## The data
━━━━━━━━━━━━━━━━━━━━━━━━━━━━━━

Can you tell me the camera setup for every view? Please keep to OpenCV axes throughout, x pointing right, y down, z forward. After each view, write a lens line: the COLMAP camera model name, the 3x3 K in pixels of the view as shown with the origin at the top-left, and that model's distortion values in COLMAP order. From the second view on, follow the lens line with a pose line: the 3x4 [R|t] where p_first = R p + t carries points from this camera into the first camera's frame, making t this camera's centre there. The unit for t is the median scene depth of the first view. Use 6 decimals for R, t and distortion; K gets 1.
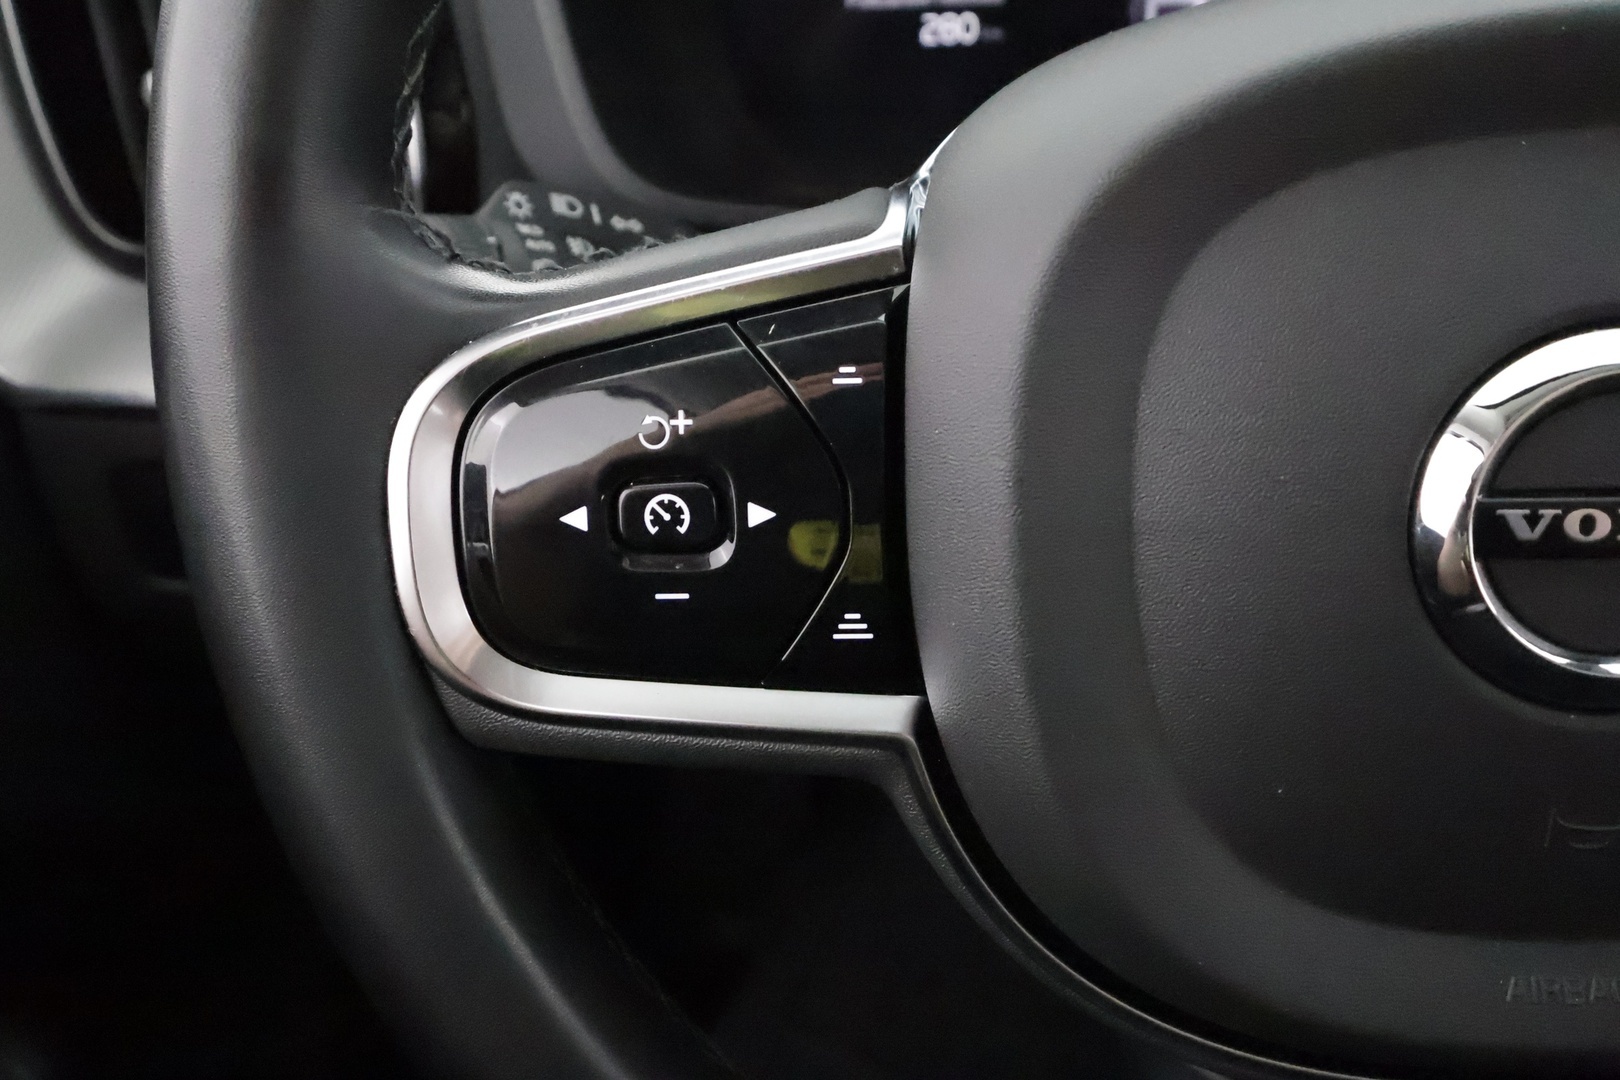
lens RADIAL K [[1276.9, 0, 810.0], [0, 1276.9, 540.0], [0, 0, 1]] dist [-0.002155, -0.001228]
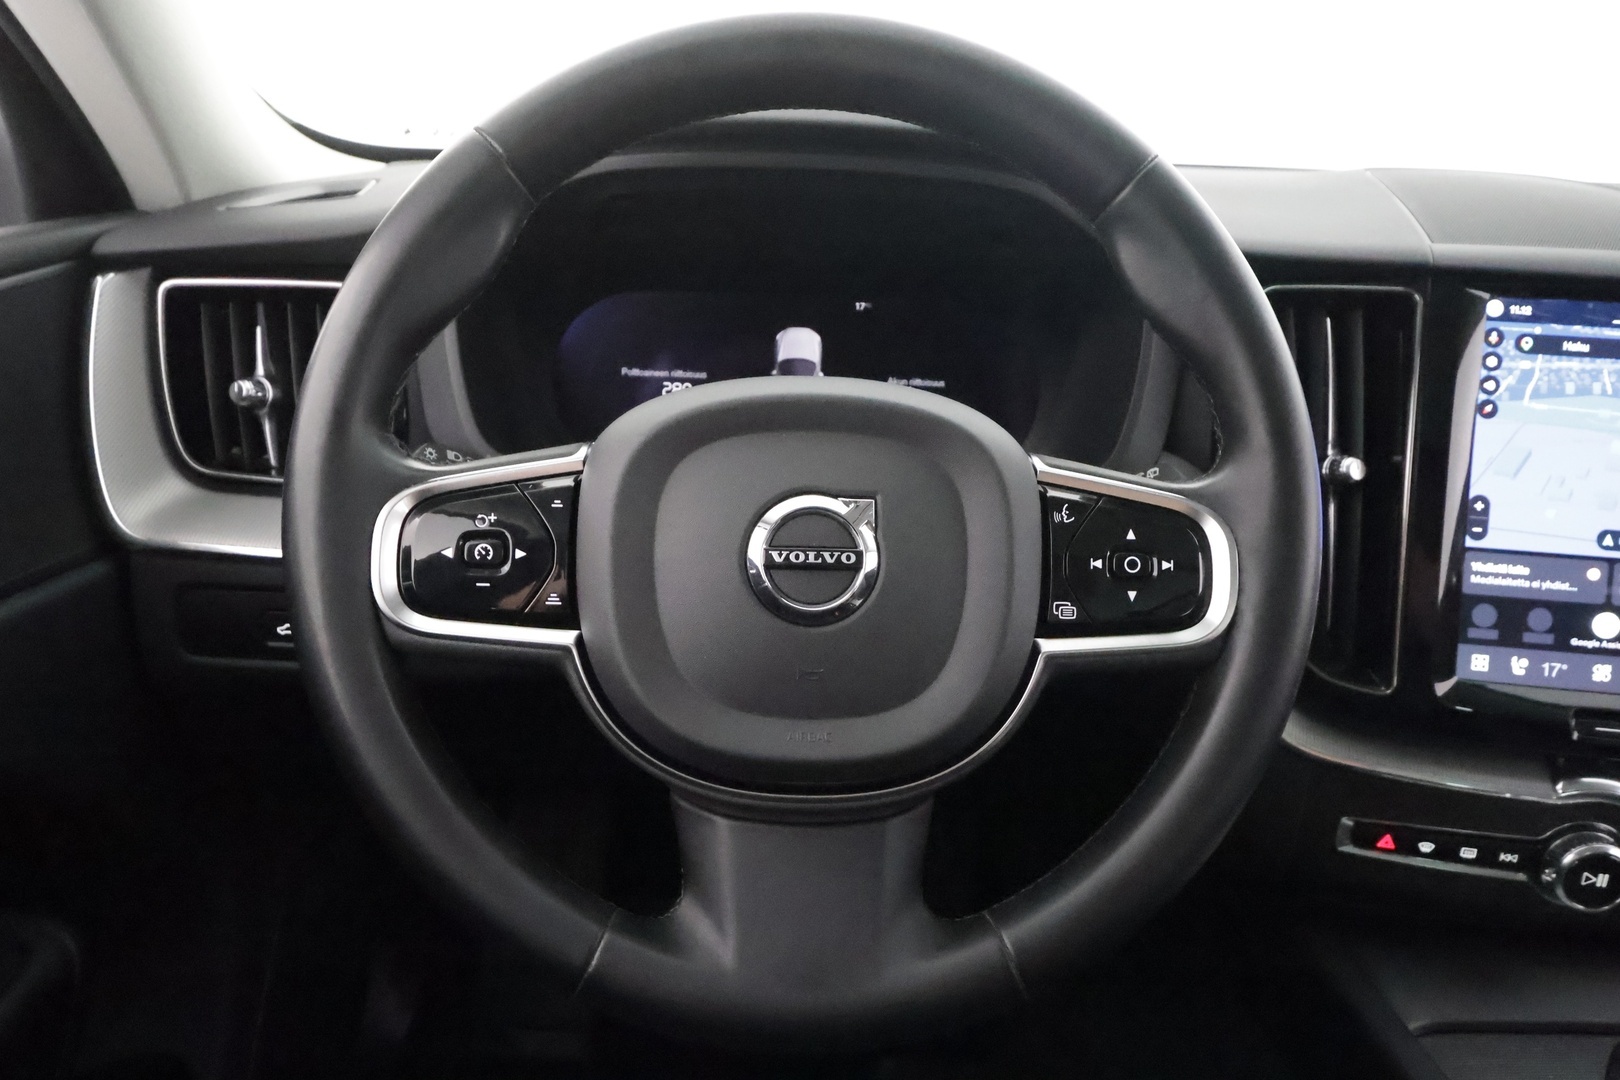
lens RADIAL K [[1118.5, 0, 807.6], [0, 1118.5, 544.8], [0, 0, 1]] dist [-0.003897, 0.000632]
pose [[0.989969, 0.060648, 0.127602, 0.250356], [-0.027799, 0.969136, -0.244954, 0.506908], [-0.138520, 0.238950, 0.961101, -1.291032]]
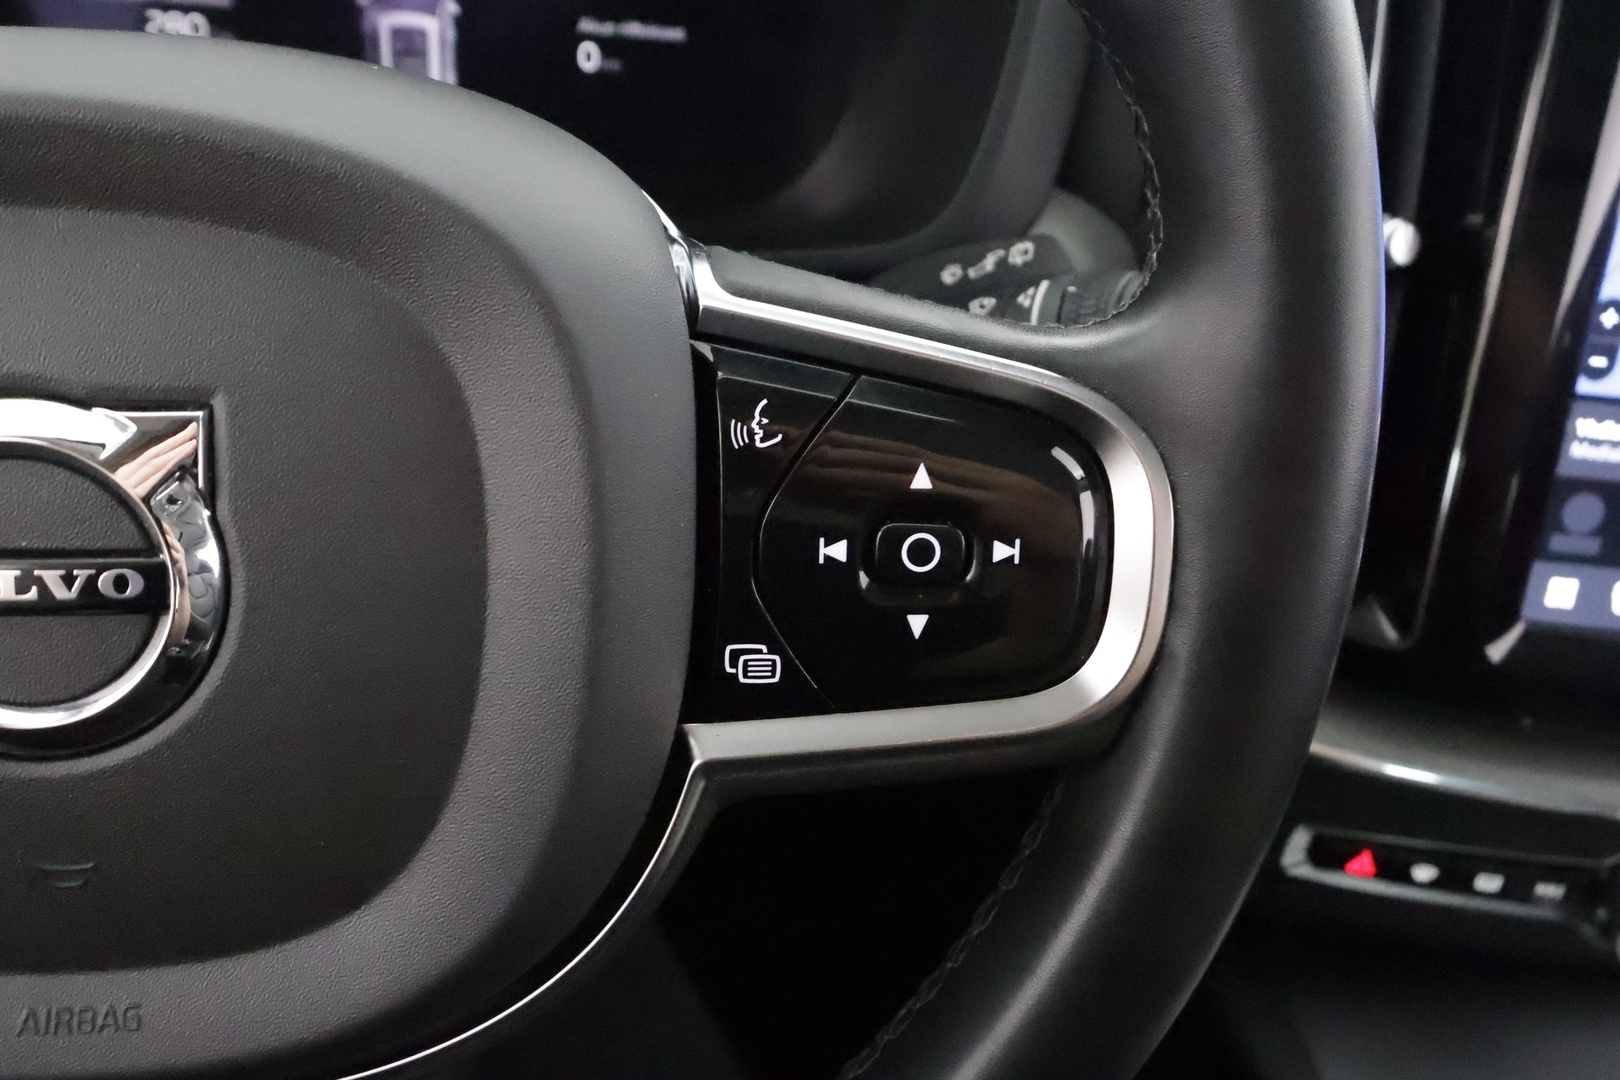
lens RADIAL K [[1276.9, 0, 810.0], [0, 1276.9, 540.0], [0, 0, 1]] dist [-0.002155, -0.001228]
pose [[0.971464, 0.025361, 0.235827, 0.868992], [-0.026409, 0.999650, 0.001288, -0.051099], [-0.235712, -0.007479, 0.971794, -0.175674]]
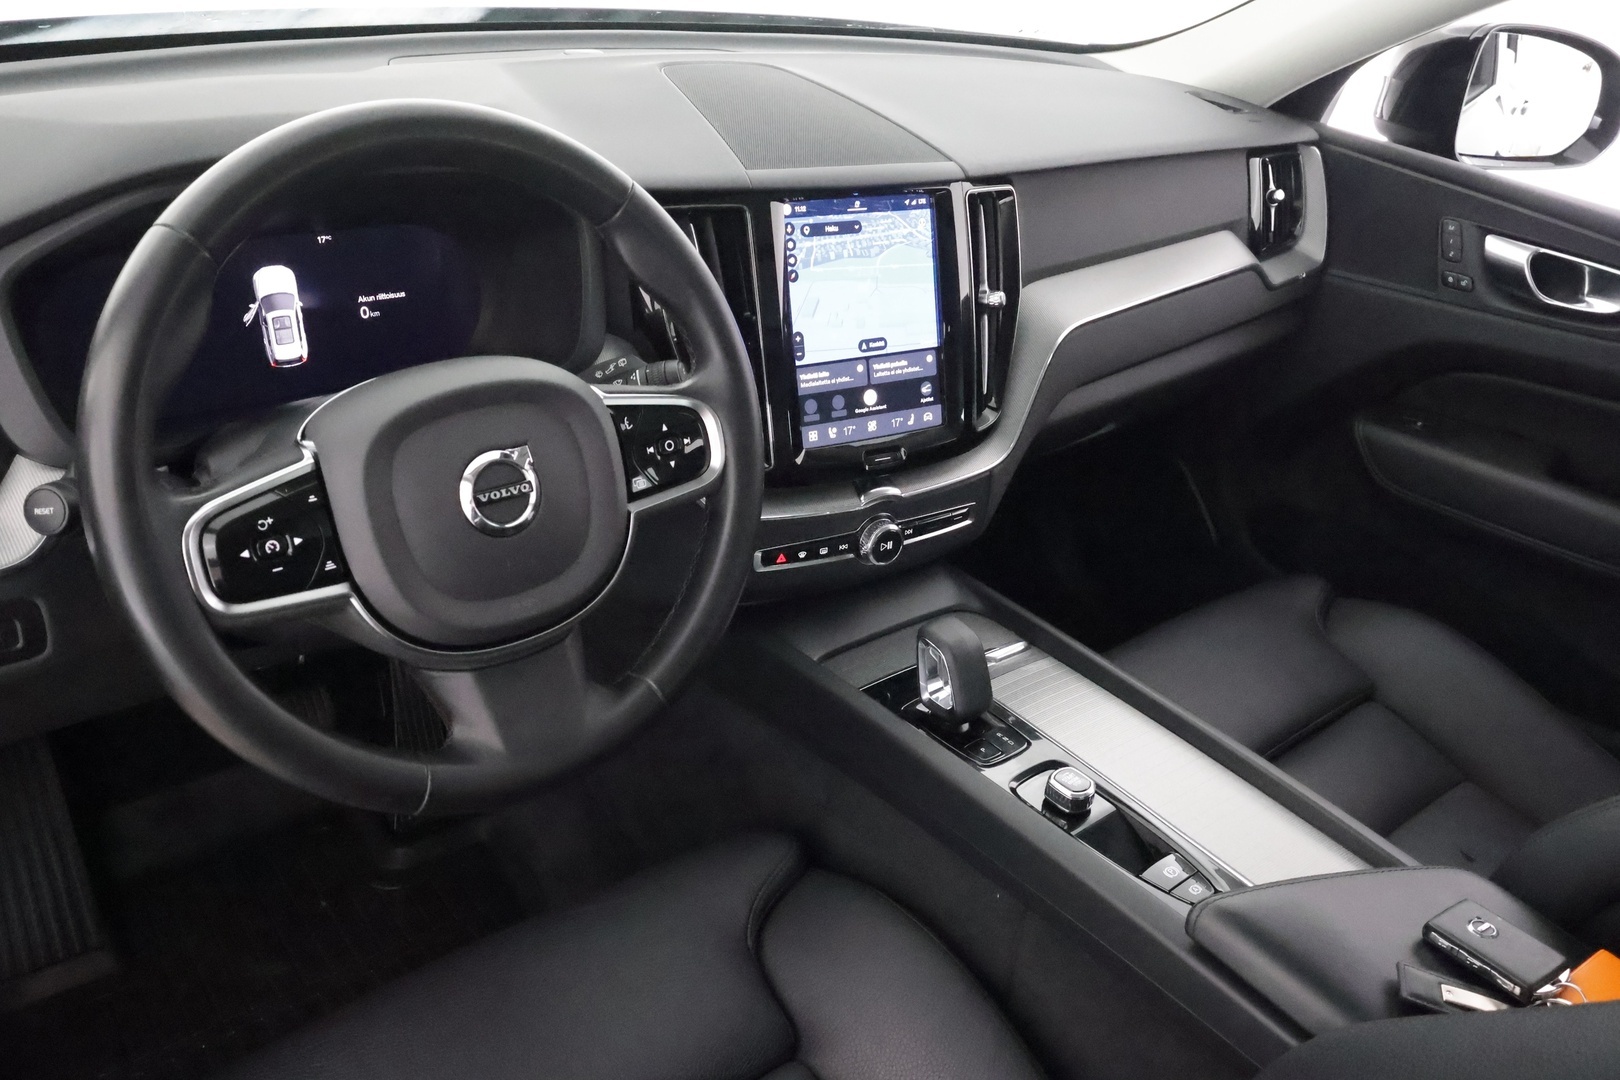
lens RADIAL K [[1276.9, 0, 810.0], [0, 1276.9, 540.0], [0, 0, 1]] dist [-0.002155, -0.001228]
pose [[0.703671, -0.225884, 0.673664, -1.457056], [0.272136, 0.961503, 0.038141, 0.233043], [-0.656345, 0.156490, 0.738053, -2.625721]]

━━━━━━━━━━━━━━━━━━━━━━━━━━━━━━

## Assignment
Could you recast all the rows above as a numbered list, skipping blank lines and leaving the pictures out?

## Reply
1. Can you tell me the camera setup for every view? Please keep to OpenCV axes throughout, x pointing right, y down, z forward. After each view, write a lens line: the COLMAP camera model name, the 3x3 K in pixels of the view as shown with the origin at the top-left, and that model's distortion values in COLMAP order. From the second view on, follow the lens line with a pose line: the 3x4 [R|t] where p_first = R p + t carries points from this camera into the first camera's frame, making t this camera's centre there. The unit for t is the median scene depth of the first view. Use 6 decimals for R, t and distortion; K gets 1.
2. lens RADIAL K [[1276.9, 0, 810.0], [0, 1276.9, 540.0], [0, 0, 1]] dist [-0.002155, -0.001228]
3. lens RADIAL K [[1118.5, 0, 807.6], [0, 1118.5, 544.8], [0, 0, 1]] dist [-0.003897, 0.000632]
4. pose [[0.989969, 0.060648, 0.127602, 0.250356], [-0.027799, 0.969136, -0.244954, 0.506908], [-0.138520, 0.238950, 0.961101, -1.291032]]
5. lens RADIAL K [[1276.9, 0, 810.0], [0, 1276.9, 540.0], [0, 0, 1]] dist [-0.002155, -0.001228]
6. pose [[0.971464, 0.025361, 0.235827, 0.868992], [-0.026409, 0.999650, 0.001288, -0.051099], [-0.235712, -0.007479, 0.971794, -0.175674]]
7. lens RADIAL K [[1276.9, 0, 810.0], [0, 1276.9, 540.0], [0, 0, 1]] dist [-0.002155, -0.001228]
8. pose [[0.703671, -0.225884, 0.673664, -1.457056], [0.272136, 0.961503, 0.038141, 0.233043], [-0.656345, 0.156490, 0.738053, -2.625721]]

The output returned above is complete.